Den Ton des Buchs nennt Morozov „hypernarzisstisch“ und Lanier einen pseudo-humanistischen „Entrepreneur des Selbst“. Lustig macht sich Morozov auch über Laniers so pauschale wie unterbauungsfreie Versuche von Theoriekritik, etwa des Ökonomen Keynes. In der Tat wirken Laniers Bücher mit heißer Nadel gestrickt. Sie sind laienhaft in ihrer Verwendung politischer und philosophischer Begriffe. Lanier hat weder das intellektuelle Kaliber eines Netzaktivisten wie des Juraprofessors Eben Moglen oder einer kritischen Medientheoretikerin wie Wendy Chun. Die Zeit lehnt sich sehr weit aus dem Fenster, wenn sie Lanier zu einem „der profiliertesten Intellektuellen einer internetkritischen Avantgarde“ krönt. Es scheint, als ob sich das deutsche Feuilleton jemanden zu dem Netzkritiker zurechtbiegt, den es gerne hätte.

Denn auch Laniers angebliche Wandlung vom Silicon Valley-Saulus zum skeptischen Paulus ist Journalistenfantasie. Von Atari in den achtziger Jahren bis zu Microsoft heute war Lanier immer Teil der Computerindustrie. Ebenso konsequent war er auch immer Kritiker des „kybernetischen Totalismus“ künstlicher Intelligenzfantasien à la Ray Kurzweil. Seine Kritik an technizistischer Abwertung menschlicher Intelligenz und Kreativität formulierte Lanier bereits vor zwei Jahrzehnten in „Agents of alienation“, einem Aufsatz, der 1995 im akademischen Journal of Consciousness Studies erschien. Sie liegt biografisch auf der Hand, da Lanier neben seiner Arbeit in der Computerindustrie Musiker und Künstler geblieben ist.

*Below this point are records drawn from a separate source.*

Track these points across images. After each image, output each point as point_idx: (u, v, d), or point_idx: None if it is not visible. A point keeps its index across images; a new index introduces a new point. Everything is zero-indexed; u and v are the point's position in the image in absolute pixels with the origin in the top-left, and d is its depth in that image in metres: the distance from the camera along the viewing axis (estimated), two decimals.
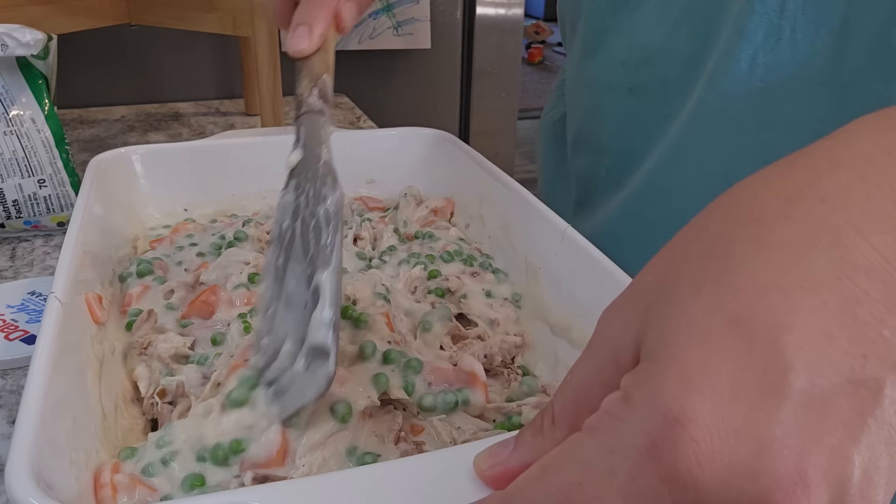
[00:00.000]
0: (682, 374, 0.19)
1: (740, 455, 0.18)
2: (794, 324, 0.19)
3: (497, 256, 0.55)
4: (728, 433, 0.18)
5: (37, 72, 0.62)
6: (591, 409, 0.23)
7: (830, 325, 0.19)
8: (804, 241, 0.20)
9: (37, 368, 0.32)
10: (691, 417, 0.19)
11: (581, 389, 0.23)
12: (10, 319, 0.51)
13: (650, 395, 0.20)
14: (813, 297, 0.19)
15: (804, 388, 0.18)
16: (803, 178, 0.21)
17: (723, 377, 0.19)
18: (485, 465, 0.26)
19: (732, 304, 0.20)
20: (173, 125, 1.05)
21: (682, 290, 0.21)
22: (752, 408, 0.18)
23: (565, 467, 0.21)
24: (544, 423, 0.24)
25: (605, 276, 0.41)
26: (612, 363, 0.22)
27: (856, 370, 0.19)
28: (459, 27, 1.36)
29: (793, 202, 0.21)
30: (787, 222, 0.21)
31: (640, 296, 0.23)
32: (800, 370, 0.19)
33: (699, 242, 0.22)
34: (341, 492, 0.26)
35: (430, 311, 0.45)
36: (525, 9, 1.42)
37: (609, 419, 0.20)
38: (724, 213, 0.22)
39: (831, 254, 0.20)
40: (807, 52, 0.43)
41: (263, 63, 0.85)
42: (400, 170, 0.65)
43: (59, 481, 0.29)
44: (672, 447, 0.19)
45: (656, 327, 0.21)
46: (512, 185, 0.54)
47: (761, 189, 0.22)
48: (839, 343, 0.19)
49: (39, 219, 0.64)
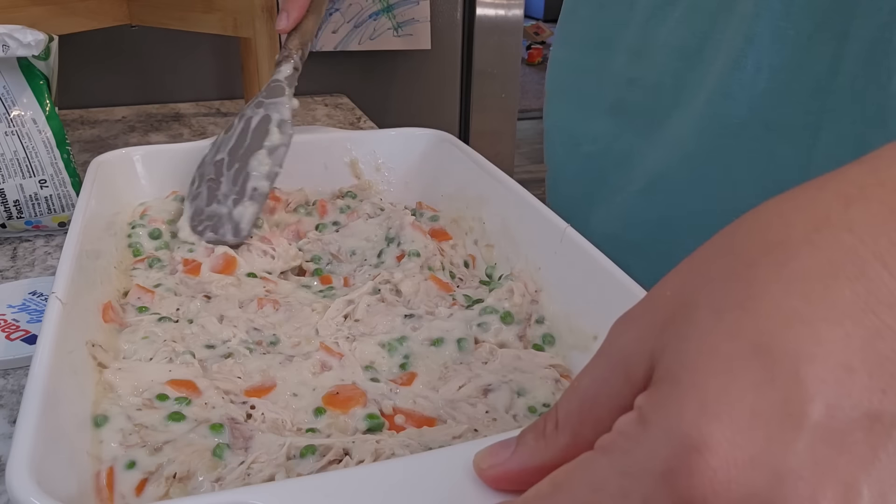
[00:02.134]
0: (701, 400, 0.19)
1: (755, 485, 0.18)
2: (816, 355, 0.19)
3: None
4: (745, 462, 0.18)
5: (38, 72, 0.62)
6: (595, 419, 0.23)
7: (852, 358, 0.19)
8: (830, 271, 0.20)
9: (38, 368, 0.32)
10: (709, 445, 0.18)
11: (587, 398, 0.23)
12: (12, 319, 0.51)
13: (667, 418, 0.19)
14: (836, 328, 0.19)
15: (822, 421, 0.18)
16: (832, 205, 0.21)
17: (743, 405, 0.19)
18: (485, 464, 0.26)
19: (755, 332, 0.19)
20: (174, 126, 1.05)
21: (703, 311, 0.21)
22: (770, 438, 0.18)
23: (578, 486, 0.21)
24: (547, 427, 0.24)
25: (605, 277, 0.41)
26: (623, 375, 0.22)
27: (874, 405, 0.19)
28: (459, 28, 1.36)
29: (820, 230, 0.21)
30: (814, 250, 0.20)
31: (657, 311, 0.22)
32: (819, 403, 0.18)
33: (722, 263, 0.22)
34: (341, 492, 0.26)
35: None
36: (525, 9, 1.42)
37: (623, 441, 0.20)
38: (750, 234, 0.22)
39: (856, 286, 0.20)
40: (806, 56, 0.43)
41: (264, 64, 0.85)
42: (400, 170, 0.66)
43: (59, 481, 0.29)
44: (688, 474, 0.18)
45: (674, 348, 0.21)
46: (512, 185, 0.54)
47: (789, 212, 0.22)
48: (860, 377, 0.19)
49: (40, 219, 0.64)
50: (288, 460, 0.34)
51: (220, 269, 0.51)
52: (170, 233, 0.56)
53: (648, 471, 0.19)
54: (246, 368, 0.41)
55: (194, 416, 0.37)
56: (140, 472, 0.33)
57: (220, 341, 0.44)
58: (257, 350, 0.43)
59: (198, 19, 0.89)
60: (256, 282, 0.50)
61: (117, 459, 0.33)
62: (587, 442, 0.22)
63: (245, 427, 0.36)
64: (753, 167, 0.48)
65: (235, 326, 0.44)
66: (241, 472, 0.33)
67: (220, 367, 0.41)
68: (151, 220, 0.56)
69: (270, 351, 0.43)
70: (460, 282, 0.53)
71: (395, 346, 0.43)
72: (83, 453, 0.33)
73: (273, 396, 0.39)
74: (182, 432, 0.36)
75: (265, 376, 0.41)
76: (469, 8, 1.35)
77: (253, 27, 0.84)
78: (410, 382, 0.41)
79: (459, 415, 0.38)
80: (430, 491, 0.26)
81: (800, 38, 0.44)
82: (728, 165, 0.49)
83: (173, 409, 0.37)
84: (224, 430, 0.35)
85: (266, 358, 0.42)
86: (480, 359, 0.43)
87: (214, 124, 1.06)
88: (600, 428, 0.22)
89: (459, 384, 0.40)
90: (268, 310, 0.47)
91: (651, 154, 0.55)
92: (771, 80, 0.45)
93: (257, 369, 0.41)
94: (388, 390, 0.40)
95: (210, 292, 0.48)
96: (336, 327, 0.45)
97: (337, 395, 0.39)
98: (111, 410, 0.36)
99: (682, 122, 0.51)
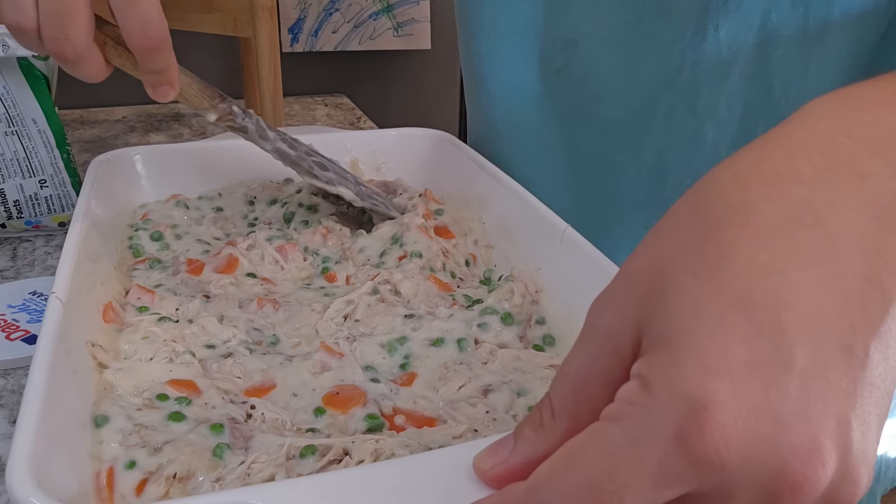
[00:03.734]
0: (700, 360, 0.20)
1: (761, 431, 0.19)
2: (792, 301, 0.20)
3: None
4: (749, 412, 0.19)
5: (38, 72, 0.62)
6: (590, 398, 0.23)
7: (822, 299, 0.20)
8: (790, 221, 0.22)
9: (38, 368, 0.32)
10: (715, 401, 0.19)
11: (579, 380, 0.24)
12: (12, 319, 0.51)
13: (671, 381, 0.20)
14: (805, 274, 0.21)
15: (809, 362, 0.20)
16: (779, 162, 0.23)
17: (738, 359, 0.20)
18: (486, 465, 0.26)
19: (736, 288, 0.21)
20: (174, 126, 1.05)
21: (683, 277, 0.22)
22: (767, 386, 0.20)
23: (592, 457, 0.21)
24: (543, 417, 0.24)
25: (605, 277, 0.41)
26: (611, 351, 0.23)
27: (846, 338, 0.20)
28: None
29: (773, 185, 0.22)
30: (772, 205, 0.22)
31: (635, 285, 0.23)
32: (804, 345, 0.20)
33: (690, 229, 0.23)
34: (341, 492, 0.26)
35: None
36: None
37: (631, 408, 0.21)
38: (708, 199, 0.23)
39: (815, 232, 0.21)
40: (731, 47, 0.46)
41: (264, 64, 0.85)
42: (400, 170, 0.66)
43: (59, 481, 0.29)
44: (699, 431, 0.19)
45: (661, 314, 0.22)
46: (512, 185, 0.54)
47: (741, 174, 0.23)
48: (830, 315, 0.20)
49: (41, 219, 0.64)
50: (288, 460, 0.34)
51: (222, 270, 0.51)
52: (173, 234, 0.56)
53: (660, 434, 0.20)
54: (246, 368, 0.41)
55: (194, 416, 0.37)
56: (140, 472, 0.33)
57: (221, 341, 0.44)
58: (257, 350, 0.43)
59: (198, 19, 0.89)
60: (255, 281, 0.50)
61: (117, 459, 0.33)
62: (586, 423, 0.22)
63: (245, 427, 0.36)
64: (683, 151, 0.53)
65: (235, 326, 0.44)
66: (241, 472, 0.33)
67: (220, 367, 0.41)
68: (155, 225, 0.56)
69: (270, 351, 0.43)
70: (461, 281, 0.53)
71: (396, 347, 0.43)
72: (83, 453, 0.33)
73: (273, 396, 0.39)
74: (182, 432, 0.36)
75: (265, 376, 0.41)
76: None
77: (253, 27, 0.84)
78: (410, 383, 0.41)
79: (459, 415, 0.38)
80: (430, 491, 0.26)
81: (719, 32, 0.47)
82: (663, 149, 0.53)
83: (173, 409, 0.37)
84: (224, 430, 0.35)
85: (266, 358, 0.42)
86: (480, 359, 0.43)
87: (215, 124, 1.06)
88: (597, 407, 0.22)
89: (459, 384, 0.40)
90: (268, 310, 0.47)
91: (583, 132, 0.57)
92: (692, 72, 0.49)
93: (257, 369, 0.41)
94: (388, 390, 0.40)
95: (209, 292, 0.48)
96: (336, 327, 0.45)
97: (337, 395, 0.39)
98: (111, 410, 0.36)
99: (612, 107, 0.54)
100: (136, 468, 0.33)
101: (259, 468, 0.33)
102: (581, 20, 0.53)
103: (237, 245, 0.53)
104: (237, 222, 0.60)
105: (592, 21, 0.52)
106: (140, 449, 0.34)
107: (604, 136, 0.55)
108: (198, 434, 0.35)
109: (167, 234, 0.56)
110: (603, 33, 0.52)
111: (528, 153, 0.61)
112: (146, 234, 0.55)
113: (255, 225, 0.59)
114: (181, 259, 0.52)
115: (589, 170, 0.58)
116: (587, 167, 0.58)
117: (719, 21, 0.46)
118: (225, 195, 0.62)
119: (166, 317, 0.45)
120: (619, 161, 0.55)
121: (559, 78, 0.56)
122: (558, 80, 0.56)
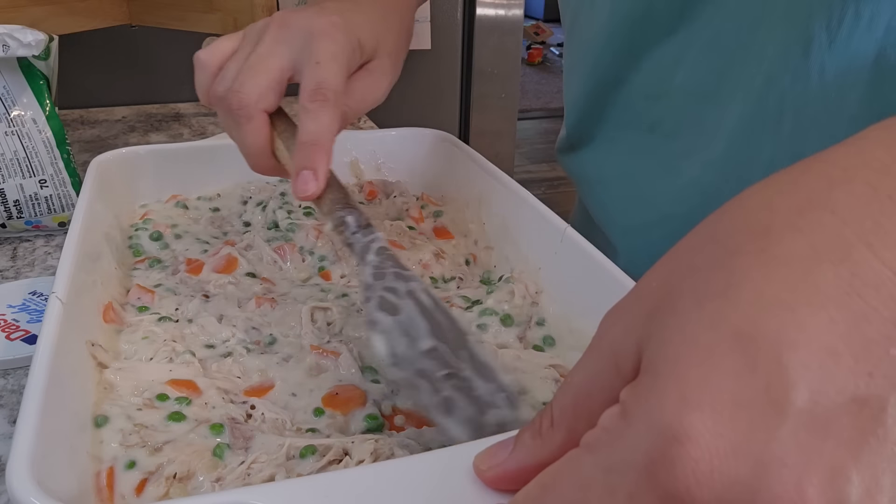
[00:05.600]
0: (682, 391, 0.19)
1: (739, 474, 0.18)
2: (798, 341, 0.18)
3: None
4: (727, 452, 0.18)
5: (38, 72, 0.62)
6: (589, 413, 0.22)
7: (837, 342, 0.18)
8: (813, 254, 0.19)
9: (38, 368, 0.32)
10: (690, 435, 0.18)
11: (580, 392, 0.23)
12: (12, 319, 0.51)
13: (648, 411, 0.19)
14: (820, 313, 0.19)
15: (806, 407, 0.18)
16: (815, 188, 0.21)
17: (723, 394, 0.18)
18: (484, 465, 0.26)
19: (736, 319, 0.19)
20: (174, 126, 1.05)
21: (685, 301, 0.20)
22: (752, 426, 0.18)
23: (565, 486, 0.21)
24: (542, 425, 0.24)
25: (605, 277, 0.41)
26: (612, 368, 0.22)
27: (860, 389, 0.18)
28: (459, 28, 1.36)
29: (803, 213, 0.20)
30: (797, 234, 0.20)
31: (643, 302, 0.22)
32: (803, 388, 0.18)
33: (706, 252, 0.21)
34: (341, 492, 0.26)
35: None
36: (525, 9, 1.42)
37: (606, 436, 0.20)
38: (733, 222, 0.22)
39: (840, 269, 0.19)
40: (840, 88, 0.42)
41: None
42: (400, 170, 0.66)
43: (59, 481, 0.29)
44: (670, 466, 0.18)
45: (657, 338, 0.21)
46: (512, 185, 0.54)
47: (772, 197, 0.21)
48: (845, 361, 0.18)
49: (41, 219, 0.64)
50: (288, 460, 0.34)
51: (221, 269, 0.51)
52: (173, 234, 0.56)
53: (631, 465, 0.19)
54: (245, 368, 0.41)
55: (194, 416, 0.37)
56: (140, 472, 0.33)
57: (220, 341, 0.44)
58: (255, 350, 0.43)
59: (198, 19, 0.89)
60: (254, 280, 0.51)
61: (117, 459, 0.33)
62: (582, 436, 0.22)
63: (245, 427, 0.36)
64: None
65: (234, 326, 0.45)
66: (241, 472, 0.33)
67: (220, 366, 0.41)
68: (155, 225, 0.56)
69: (268, 351, 0.43)
70: (460, 281, 0.53)
71: None
72: (83, 453, 0.33)
73: (272, 396, 0.39)
74: (182, 432, 0.36)
75: (263, 376, 0.41)
76: (469, 8, 1.35)
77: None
78: None
79: None
80: (429, 491, 0.26)
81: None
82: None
83: (173, 409, 0.37)
84: (224, 430, 0.35)
85: (264, 358, 0.42)
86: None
87: (214, 124, 1.06)
88: (594, 422, 0.22)
89: None
90: (265, 308, 0.47)
91: (670, 193, 0.54)
92: (795, 120, 0.44)
93: (255, 369, 0.41)
94: (389, 391, 0.40)
95: (208, 291, 0.48)
96: (318, 332, 0.45)
97: (336, 395, 0.39)
98: (111, 410, 0.36)
99: (702, 163, 0.50)
100: (136, 468, 0.33)
101: (259, 468, 0.33)
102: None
103: (235, 245, 0.53)
104: (234, 222, 0.60)
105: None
106: (140, 449, 0.34)
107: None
108: (198, 434, 0.35)
109: (167, 233, 0.56)
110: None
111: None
112: (146, 234, 0.55)
113: (251, 225, 0.59)
114: (180, 259, 0.52)
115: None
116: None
117: (825, 61, 0.42)
118: (224, 195, 0.62)
119: (166, 316, 0.45)
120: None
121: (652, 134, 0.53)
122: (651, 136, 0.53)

Am 12. Oktober wird der Friedenspreis des Deutschen Buchhandels in der Frankfurter Paulskirche verliehen, mit Liveübertragung im ARD-Fernsehen. Man darf gespannt sein, ob der „Internetpionier“ Jaron Lanier, der angeblich zu den „wichtigsten Konstrukteuren der digitalen Welt“ gehört und „führender Wissenschaftler […] zur Erforschung des ‚Internets 2′“ ist, die Fakten richtigstellen wird.